In Memory of Two Outstanding Leaders
It is with great sorrow that I share with you the passing of two vital members of the UK College of Medicine’s history, both of whom were former chairs.
Ward O. Griffen, MD, PhD, former chair of the department of surgery, passed away Tuesday, July 21, at the age of 92, and Jacqueline Noonan, MD, former chair of the department of pediatrics, died on July 23 at the age of 91. The College of Medicine community will miss both deeply.
Ward O. Griffen, MD, PhD
Dr. Griffen was recruited to UK by the department of surgery’s founding chair, Ben Eiseman, MD, in 1965, serving as associate professor of surgery before becoming chair of the department in 1968. He held that position for more than 15 years, and under his direction, clinical volume in the department virtually doubled by the late 1970s.
Dr. Griffen also made significant contributions to surgery. In 1977, he introduced the Roux-en-y to the gastric bypass procedure. In 1984, he was named executive director of the American Board of Surgery and served in that role for a decade.
Thanks to his notable accomplishments at the College of Medicine, Dr. Griffen has had the Ward O. Griffen Endowed Chair in Surgery and the Ward O. Griffen Surgery Teaching Award for Excellence in Medical Student Education named in his honor.
Before arriving to UK, Dr. Griffen earned his medical degree from Cornell University and completed an internal medicine internship at Bellevue. He then finished a nine-year residency in general surgery and thoracic surgery at the University of Minnesota, later accepting a faculty appointment at the institution.
A devoted family man, Dr. Griffen is survived by his wife of 67 years, Margaret “Pudge” Griffen, seven children, 19 grandchildren, and eight great-grandchildren.
Dr. Griffen’s leadership and patient-centered care through the years has led the UK College of Medicine Department of Surgery to thrive. Dr. Griffen made a profound impact on his students and fellow faculty, and he will be sincerely missed.
Jacqueline Noonan, MD
Without Dr. Noonan, her wealth of knowledge and endless compassion for students and patients, I am certain the University of Kentucky College of Medicine would not be where it is today. Dr. Noonan dedicated her life to advancing cardiology and pediatric care. In the process, she paved the way for future health care leaders, especially by establishing herself as a role model for women in medicine and science.

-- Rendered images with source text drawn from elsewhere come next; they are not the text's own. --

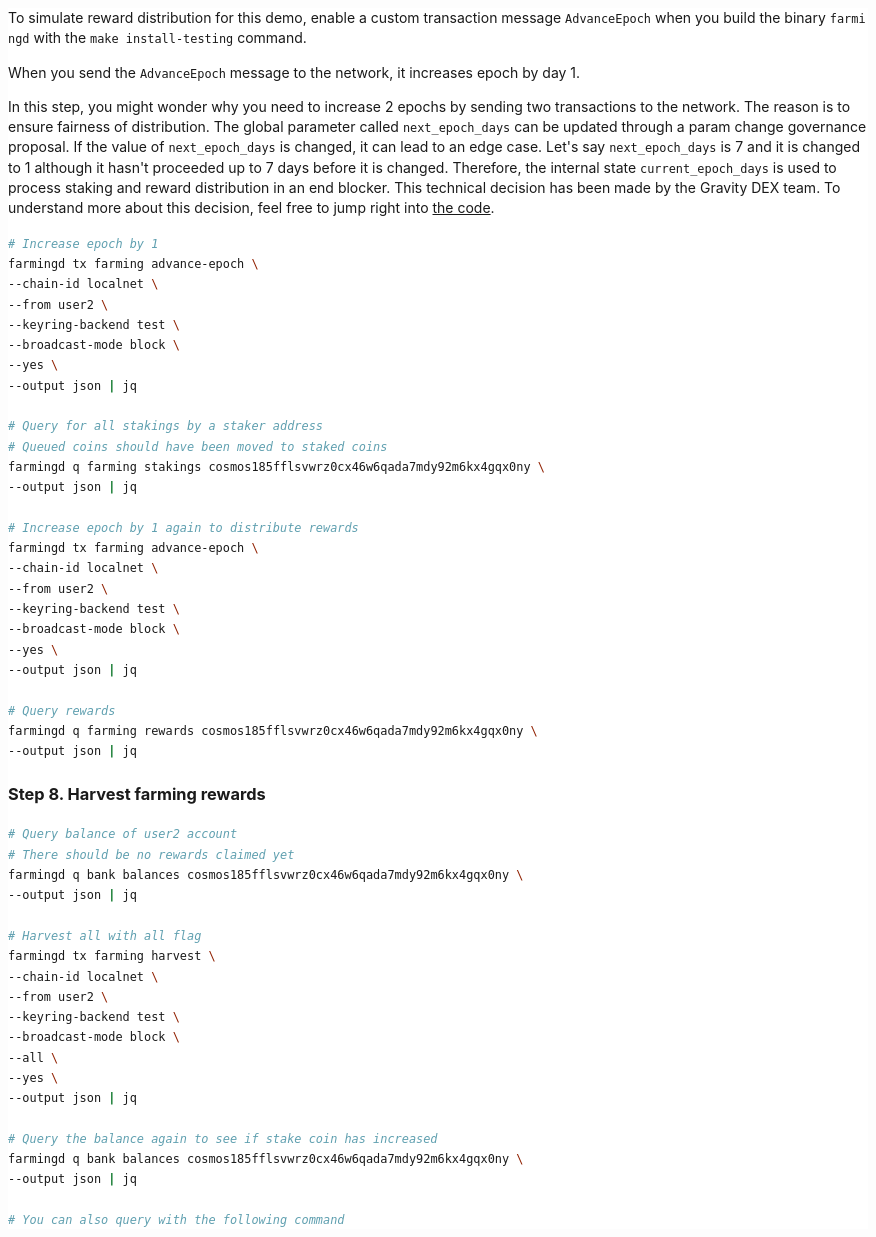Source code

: To simulate reward distribution for this demo, enable a custom transaction message `AdvanceEpoch` when you build the binary `farmingd` with the `make install-testing` command. 

When you send the `AdvanceEpoch` message to the network, it increases epoch by day 1.

In this step, you might wonder why you need to increase 2 epochs by sending two transactions to the network. The reason is to ensure fairness of distribution. The global parameter called `next_epoch_days` can be updated through a param change governance proposal. If the value of `next_epoch_days` is changed, it can lead to an edge case. Let's say `next_epoch_days` is 7 and it is changed to 1 although it hasn't proceeded up to 7 days before it is changed. Therefore, the internal state `current_epoch_days` is used to process staking and reward distribution in an end blocker. This technical decision has been made by the Gravity DEX team. To understand more about this decision, feel free to jump right into [the code](https://github.com/tendermint/farming/blob/main/x/farming/abci.go#L13).

```bash
# Increase epoch by 1 
farmingd tx farming advance-epoch \
--chain-id localnet \
--from user2 \
--keyring-backend test \
--broadcast-mode block \
--yes \
--output json | jq

# Query for all stakings by a staker address
# Queued coins should have been moved to staked coins 
farmingd q farming stakings cosmos185fflsvwrz0cx46w6qada7mdy92m6kx4gqx0ny \
--output json | jq

# Increase epoch by 1 again to distribute rewards
farmingd tx farming advance-epoch \
--chain-id localnet \
--from user2 \
--keyring-backend test \
--broadcast-mode block \
--yes \
--output json | jq

# Query rewards
farmingd q farming rewards cosmos185fflsvwrz0cx46w6qada7mdy92m6kx4gqx0ny \
--output json | jq
```

### Step 8. Harvest farming rewards

```bash
# Query balance of user2 account 
# There should be no rewards claimed yet
farmingd q bank balances cosmos185fflsvwrz0cx46w6qada7mdy92m6kx4gqx0ny \
--output json | jq

# Harvest all with all flag
farmingd tx farming harvest \
--chain-id localnet \
--from user2 \
--keyring-backend test \
--broadcast-mode block \
--all \
--yes \
--output json | jq

# Query the balance again to see if stake coin has increased
farmingd q bank balances cosmos185fflsvwrz0cx46w6qada7mdy92m6kx4gqx0ny \
--output json | jq

# You can also query with the following command
```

For more than 50 years, Dr. Noonan served the Bluegrass as a pediatric cardiologist, joining the College of Medicine in 1961 before the hospital was completed. During her time here, she served as chair of the department of pediatrics and most recently as professor emeritus.

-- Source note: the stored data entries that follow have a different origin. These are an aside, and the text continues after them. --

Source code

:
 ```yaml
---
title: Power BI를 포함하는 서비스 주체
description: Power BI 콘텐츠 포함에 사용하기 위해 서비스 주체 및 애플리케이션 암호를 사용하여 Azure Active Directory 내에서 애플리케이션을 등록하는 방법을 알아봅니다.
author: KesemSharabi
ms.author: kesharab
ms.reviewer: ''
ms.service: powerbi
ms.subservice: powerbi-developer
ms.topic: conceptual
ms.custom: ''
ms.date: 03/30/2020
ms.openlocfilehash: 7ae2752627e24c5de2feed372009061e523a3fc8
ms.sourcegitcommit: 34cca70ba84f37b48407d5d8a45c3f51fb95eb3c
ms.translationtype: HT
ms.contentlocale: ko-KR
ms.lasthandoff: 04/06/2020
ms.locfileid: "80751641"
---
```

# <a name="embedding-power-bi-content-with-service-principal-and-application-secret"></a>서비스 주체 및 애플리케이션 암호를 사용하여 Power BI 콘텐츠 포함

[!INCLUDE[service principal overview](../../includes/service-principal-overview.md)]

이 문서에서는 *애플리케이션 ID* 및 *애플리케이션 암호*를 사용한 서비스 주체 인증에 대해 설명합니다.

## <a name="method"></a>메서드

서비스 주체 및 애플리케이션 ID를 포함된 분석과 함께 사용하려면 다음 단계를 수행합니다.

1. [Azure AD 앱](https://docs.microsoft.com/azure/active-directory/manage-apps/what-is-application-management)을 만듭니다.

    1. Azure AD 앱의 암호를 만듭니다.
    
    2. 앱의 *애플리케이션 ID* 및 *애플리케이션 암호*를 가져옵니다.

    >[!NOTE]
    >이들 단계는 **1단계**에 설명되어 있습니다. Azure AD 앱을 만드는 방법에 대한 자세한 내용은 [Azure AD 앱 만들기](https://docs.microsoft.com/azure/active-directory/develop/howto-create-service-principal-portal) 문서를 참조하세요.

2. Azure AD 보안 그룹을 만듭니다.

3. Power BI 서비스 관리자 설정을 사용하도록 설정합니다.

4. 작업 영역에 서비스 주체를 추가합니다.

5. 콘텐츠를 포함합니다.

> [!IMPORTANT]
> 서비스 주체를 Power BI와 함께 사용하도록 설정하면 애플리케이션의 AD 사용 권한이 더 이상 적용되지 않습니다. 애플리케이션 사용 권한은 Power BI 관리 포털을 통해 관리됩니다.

Dr. Noonan was an innovator in her field. She was the first pediatric cardiologist at the University of Iowa Stead Family Children’s Hospital, where she observed a rare heart defect in children that was accompanied by distinct physical characteristics. The condition, characterized by distinct facial traits, short stature, and congenital cardiac defects, is now named “Noonan Syndrome.”
Through her more than half century of service, Dr. Noonan considered her patients and students to be like children of her own. Even in her more recent years she remained involved with medicine, and she volunteered her time to see young patients with sick hearts across Kentucky.
Dr. Noonan studied chemistry at the Albertus Magnus College and received her medical degree from the University of Vermont. She completed a residency at Cincinnati Children’s Hospital and a fellowship at Children’s Hospital in Boston.
To this day, Dr. Noonan is recognized as one of the most important individuals in the history of American pediatric care. The College of Medicine community will miss Dr. Noonan greatly. Her dedication to Kentucky’s medical students and patients was unmatched, and it remains evident in every square inch of our campus today.
The University of Kentucky College of Medicine lost two influential educators, department leaders, and experts in their respective fields this month. While their memories can never be replaced, their impact and legacy will continue to live on.